Energy & Fuels, Vol.32, No.4, 4797-4807, 2018
Multifractal Study of Three-Dimensional Pore Structure of Sand-Conglomerate Reservoir Based on CT Images
Sand-conglomerate reservoir has been scarcely studied, and there is no effective method available for quantitative characterization of pore structure of such a reservoir. In this paper, a multifractal study was made on the Triassic Karamay Formation sand-conglomerate reservoir in the Mahu rim region, the Junggar Basin, by using a variety of high-resolution analysis methods, such as Micro-CT, QEMSCAN, and MAPS, in order to quantitatively characterize the heterogeneity of pore size distribution, relative differentiation of large and small pores, and mineral composition. The results reveal that the multifractal parameters have more influence on permeability than on porosity.

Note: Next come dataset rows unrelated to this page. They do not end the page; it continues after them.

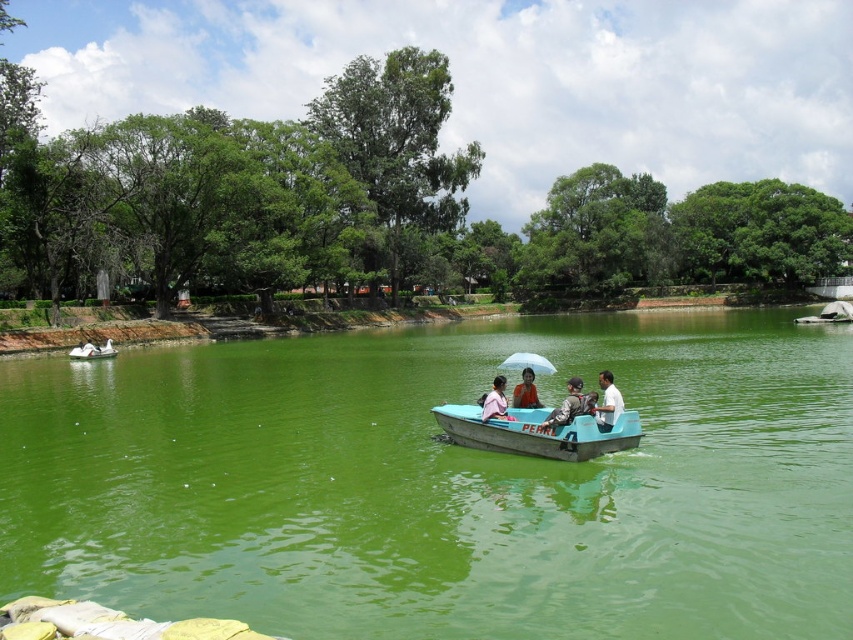
Question: Is white matte umbrella at center wider than white rubber boat at lower left?

Choices:
 (A) yes
 (B) no

Answer: (B)

Question: Can you confirm if matte gray jacket at center is positioned above pink fabric shirt at center?

Choices:
 (A) yes
 (B) no

Answer: (B)

Question: Does green plastic boat at center lie behind orange fabric shirt at center?

Choices:
 (A) no
 (B) yes

Answer: (A)

Question: Which object is the farthest from the white rubber boat at lower left?

Choices:
 (A) white matte umbrella at center
 (B) pink fabric shirt at center
 (C) orange fabric shirt at center

Answer: (B)

Question: Estimate the real-world distances between objects in this image. Which object is closer to the white cotton shirt at center?

Choices:
 (A) green plastic boat at center
 (B) teal plastic boat at center
 (C) matte gray jacket at center
 (D) white rubber boat at lower left

Answer: (C)

Question: Which point is farther from the camera taking this photo?

Choices:
 (A) (566, 406)
 (B) (511, 365)

Answer: (B)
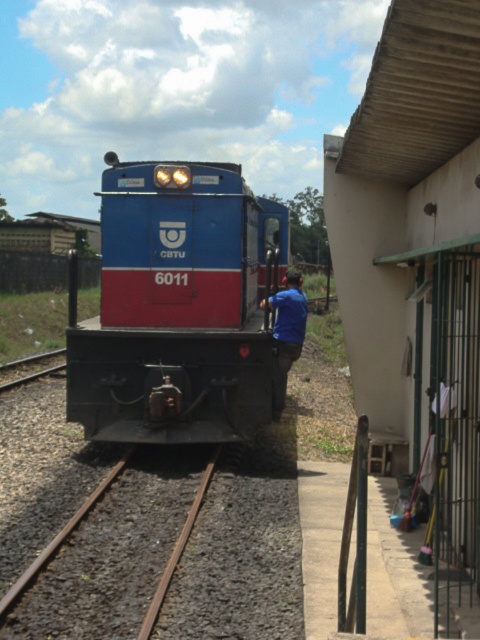
Who is positioned more to the left, blue glossy locomotive at center or blue fabric shirt at center?

Positioned to the left is blue glossy locomotive at center.

Between point (206, 237) and point (276, 397), which one is positioned in front?

Positioned in front is point (206, 237).

Where is `blue glossy locomotive at center`? The image size is (480, 640). blue glossy locomotive at center is located at coordinates (182, 308).

Consider the image. Between concrete wall at right and blue fabric shirt at center, which one has more height?

concrete wall at right

Is concrete wall at right wider than blue fabric shirt at center?

Yes.

At what (x,y) coordinates should I click in order to perform the action: click on concrete wall at right. Please return your answer as a coordinate pair (x, y). Looking at the image, I should click on (418, 260).

Is the position of brown rusted metal train track at lower left less distant than that of blue fabric shirt at center?

Yes, it is in front of blue fabric shirt at center.

Who is positioned more to the right, brown rusted metal train track at lower left or blue fabric shirt at center?

Positioned to the right is blue fabric shirt at center.

Between point (93, 616) and point (291, 349), which one is positioned behind?

The point (291, 349) is behind.

The image size is (480, 640). Identify the location of brown rusted metal train track at lower left. (109, 560).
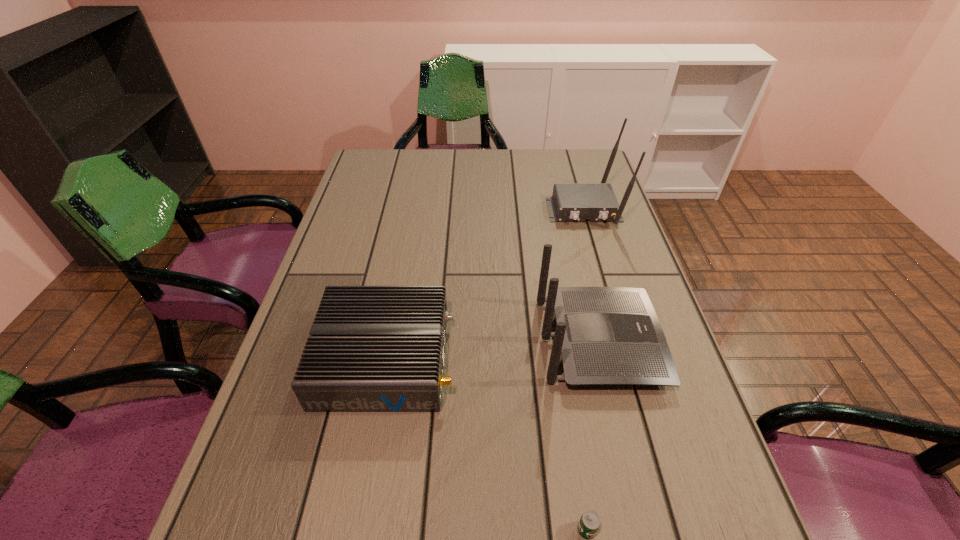
This screenshot has height=540, width=960. I want to click on the farthest router, so click(x=571, y=202).

Where is `the farthest object`? The height and width of the screenshot is (540, 960). the farthest object is located at coordinates pos(571,202).

Find the location of `the third shortest object`. the third shortest object is located at coordinates (606, 335).

The image size is (960, 540). I want to click on the shortest router, so pyautogui.click(x=372, y=348).

The height and width of the screenshot is (540, 960). Identify the location of the leftmost object. (372, 348).

Find the location of a particular element. The height and width of the screenshot is (540, 960). vacant space located on the back of the farthest router to connect cables is located at coordinates (602, 273).

I want to click on vacant space situated on the back panel of the leftmost object, so click(630, 358).

Identify the location of object that is at the left edge. The height and width of the screenshot is (540, 960). (372, 348).

You are a GUI agent. You are given a task and a screenshot of the screen. Output one action in this format:
    pyautogui.click(x=<x>, y=<y>)
    Task: Click on the free space at the far edge
    The height and width of the screenshot is (540, 960).
    Given the screenshot: What is the action you would take?
    pyautogui.click(x=468, y=162)

In the image, there is a desktop. Identify the location of free space at the left edge. tap(353, 228).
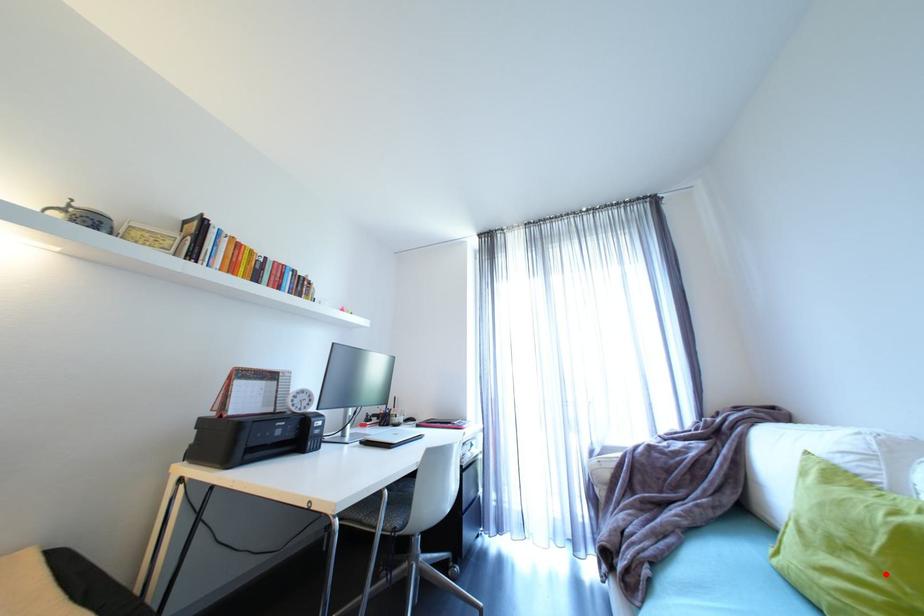
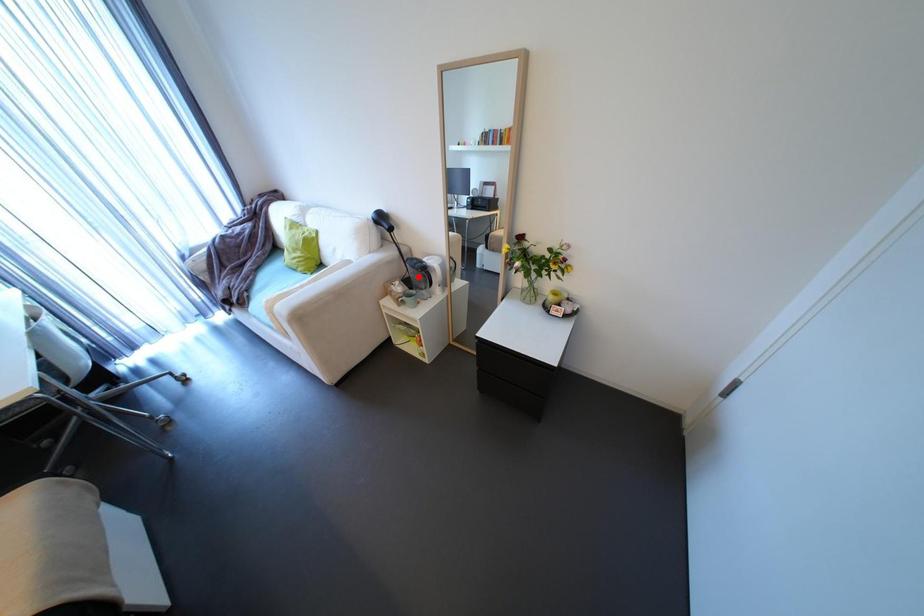
I am providing you with two images of the same scene from different viewpoints. A red point is marked on the first image and another point is marked on the second image. Is the marked point in image1 the same physical position as the marked point in image2?

No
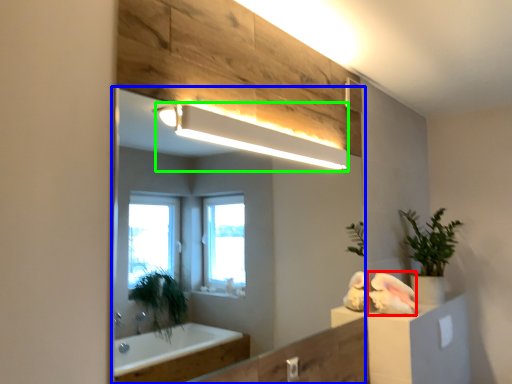
Question: Which is farther away from animal (highlighted by a red box)? mirror (highlighted by a blue box) or light fixture (highlighted by a green box)?

Choices:
 (A) mirror
 (B) light fixture

Answer: (A)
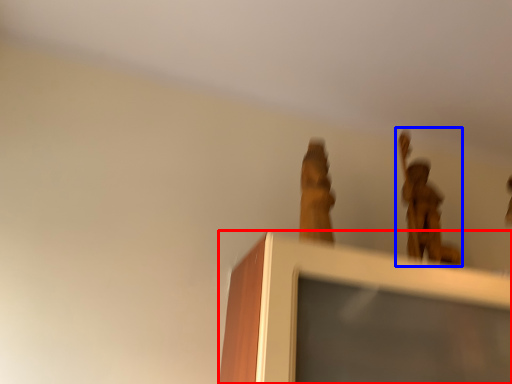
Question: Which of the following is the closest to the observer, furniture (highlighted by a red box) or bronze statue (highlighted by a blue box)?

Choices:
 (A) furniture
 (B) bronze statue

Answer: (A)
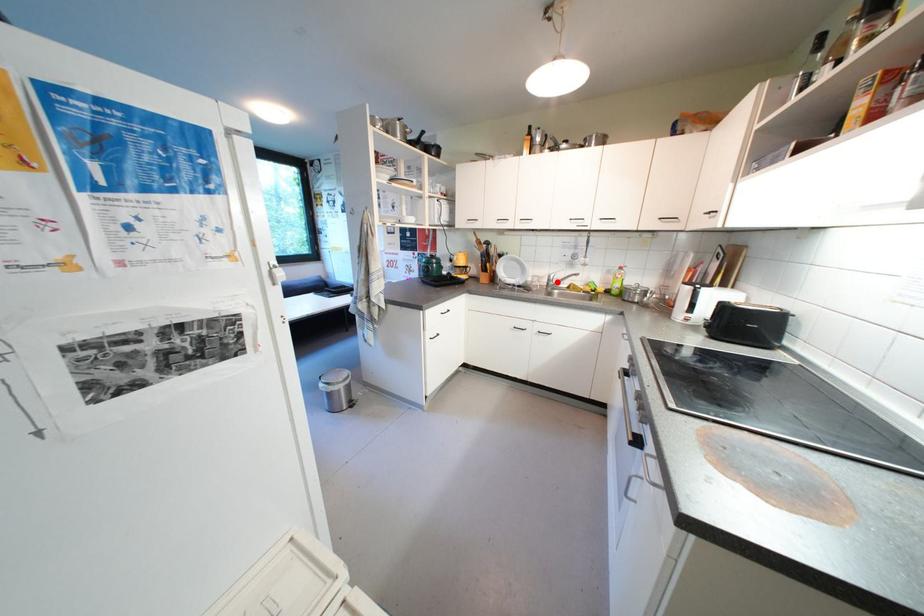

The smaller the Delta alpha (the multifractal spectral width) and the larger the Of (the difference in fractal dimension of the maximum and minimum probability subsets), the better the reservoir physical property. To some extent, the relationship between multifractal parameters and mineral composition provides an opportunity to reflect the diagenesis. There is a positive correlation between the clay mineral content and the heterogeneity of the microscopic pore structure of the reservoir. Kaolinite and chlorite cementations are the most significant factors that damage the reservoir pore space. This understanding matches well with the MAPS and QEMSCAN results. With outstanding advantage in quantitatively evaluating the heterogeneity of pore structure of sand-conglomerate reservoir, multifractal theory provides a new idea and method for quantitative characterization of pore structure of other types of heterogeneous oil reservoirs.